╭──
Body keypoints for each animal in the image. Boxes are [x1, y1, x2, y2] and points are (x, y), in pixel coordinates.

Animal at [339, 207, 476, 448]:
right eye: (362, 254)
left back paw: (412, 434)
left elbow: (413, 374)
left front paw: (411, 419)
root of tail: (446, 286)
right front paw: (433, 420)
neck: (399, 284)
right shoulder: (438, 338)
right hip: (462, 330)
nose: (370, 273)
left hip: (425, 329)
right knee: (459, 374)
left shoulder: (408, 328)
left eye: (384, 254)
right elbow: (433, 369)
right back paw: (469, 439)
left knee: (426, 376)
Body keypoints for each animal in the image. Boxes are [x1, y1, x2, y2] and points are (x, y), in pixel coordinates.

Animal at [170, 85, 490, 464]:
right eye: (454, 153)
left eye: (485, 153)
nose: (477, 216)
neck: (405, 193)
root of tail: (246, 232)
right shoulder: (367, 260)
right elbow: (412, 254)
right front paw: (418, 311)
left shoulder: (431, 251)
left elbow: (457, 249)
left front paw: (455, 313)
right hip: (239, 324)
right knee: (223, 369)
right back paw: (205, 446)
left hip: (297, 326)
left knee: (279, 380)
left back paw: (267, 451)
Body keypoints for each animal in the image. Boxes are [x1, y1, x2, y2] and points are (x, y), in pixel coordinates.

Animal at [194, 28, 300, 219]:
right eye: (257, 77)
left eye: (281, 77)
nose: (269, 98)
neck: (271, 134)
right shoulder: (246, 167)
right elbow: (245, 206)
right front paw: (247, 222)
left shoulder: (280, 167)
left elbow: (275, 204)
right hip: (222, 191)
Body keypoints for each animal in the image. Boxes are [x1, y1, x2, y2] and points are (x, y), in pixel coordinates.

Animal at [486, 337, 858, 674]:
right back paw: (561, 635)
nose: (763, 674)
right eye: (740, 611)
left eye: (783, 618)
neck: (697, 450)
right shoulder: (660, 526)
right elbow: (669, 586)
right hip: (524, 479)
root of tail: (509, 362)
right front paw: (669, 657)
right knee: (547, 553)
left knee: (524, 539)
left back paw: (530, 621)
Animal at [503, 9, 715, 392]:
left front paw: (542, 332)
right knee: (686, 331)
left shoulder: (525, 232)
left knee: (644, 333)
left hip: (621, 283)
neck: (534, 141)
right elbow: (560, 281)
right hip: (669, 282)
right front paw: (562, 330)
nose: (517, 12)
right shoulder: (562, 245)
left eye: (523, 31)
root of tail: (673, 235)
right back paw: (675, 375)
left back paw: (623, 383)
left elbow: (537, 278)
╰──
╭──
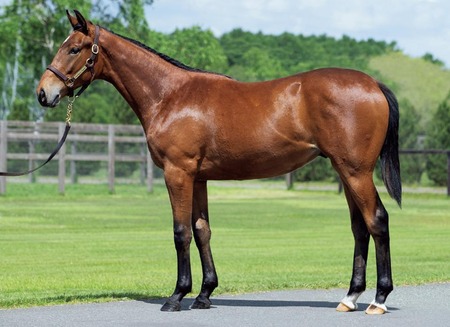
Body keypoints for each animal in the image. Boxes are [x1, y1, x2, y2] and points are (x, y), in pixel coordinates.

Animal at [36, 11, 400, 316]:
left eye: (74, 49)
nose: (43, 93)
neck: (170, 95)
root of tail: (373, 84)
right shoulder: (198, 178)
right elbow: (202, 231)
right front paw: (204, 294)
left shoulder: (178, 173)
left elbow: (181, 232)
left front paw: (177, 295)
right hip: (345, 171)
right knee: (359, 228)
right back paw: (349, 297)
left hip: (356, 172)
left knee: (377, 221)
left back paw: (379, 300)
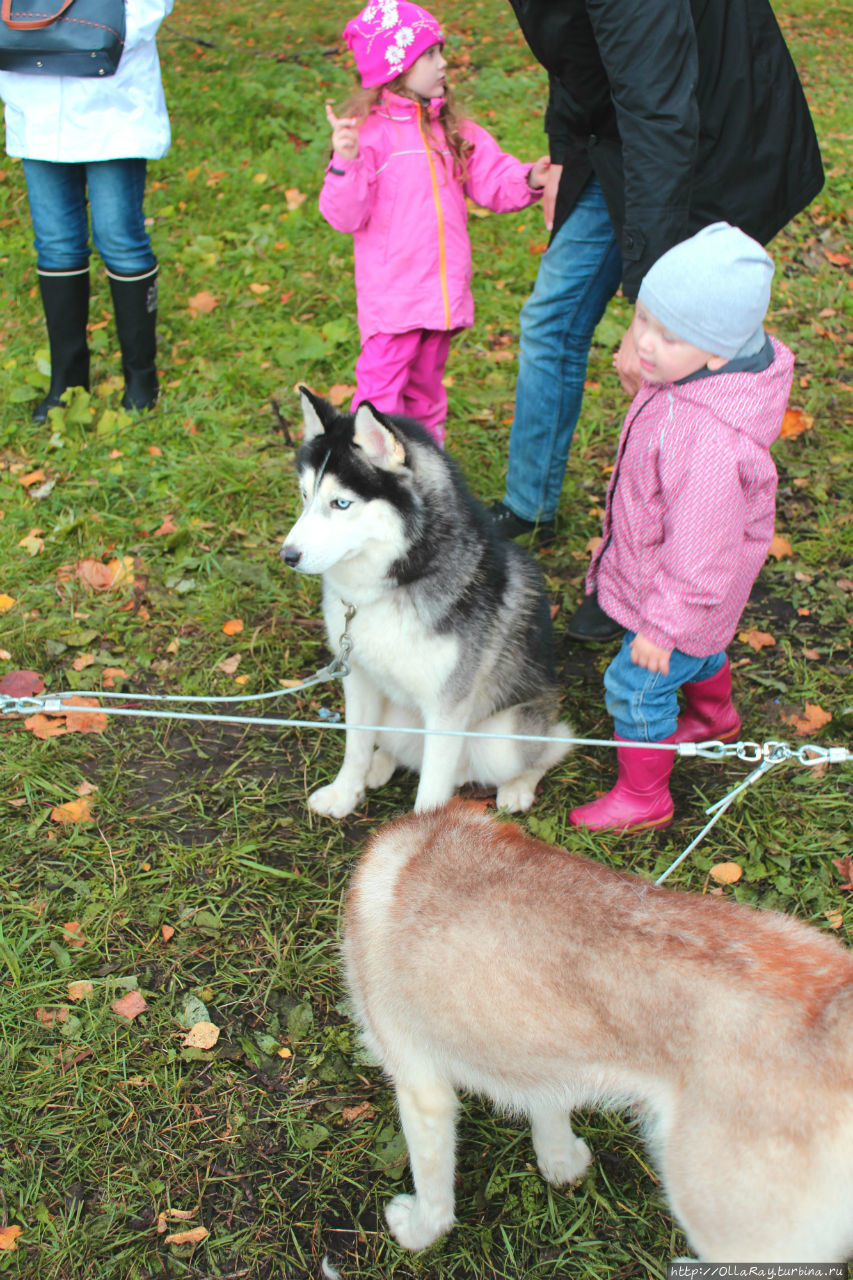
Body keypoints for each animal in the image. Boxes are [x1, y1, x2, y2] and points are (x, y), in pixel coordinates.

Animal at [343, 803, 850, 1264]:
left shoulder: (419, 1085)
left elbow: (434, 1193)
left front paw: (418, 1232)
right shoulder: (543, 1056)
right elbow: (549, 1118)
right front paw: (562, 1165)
╰──
## Task to complete:
Whenever a line of the data includes "front", copy that line.

## Completed exercise:
left front paw: (411, 419)
right front paw: (433, 420)
right front paw: (418, 311)
left front paw: (455, 313)
right front paw: (247, 222)
right front paw: (669, 657)
left front paw: (542, 332)
right front paw: (562, 330)
right front paw: (204, 294)
left front paw: (177, 295)
left front paw: (418, 1232)
right front paw: (562, 1165)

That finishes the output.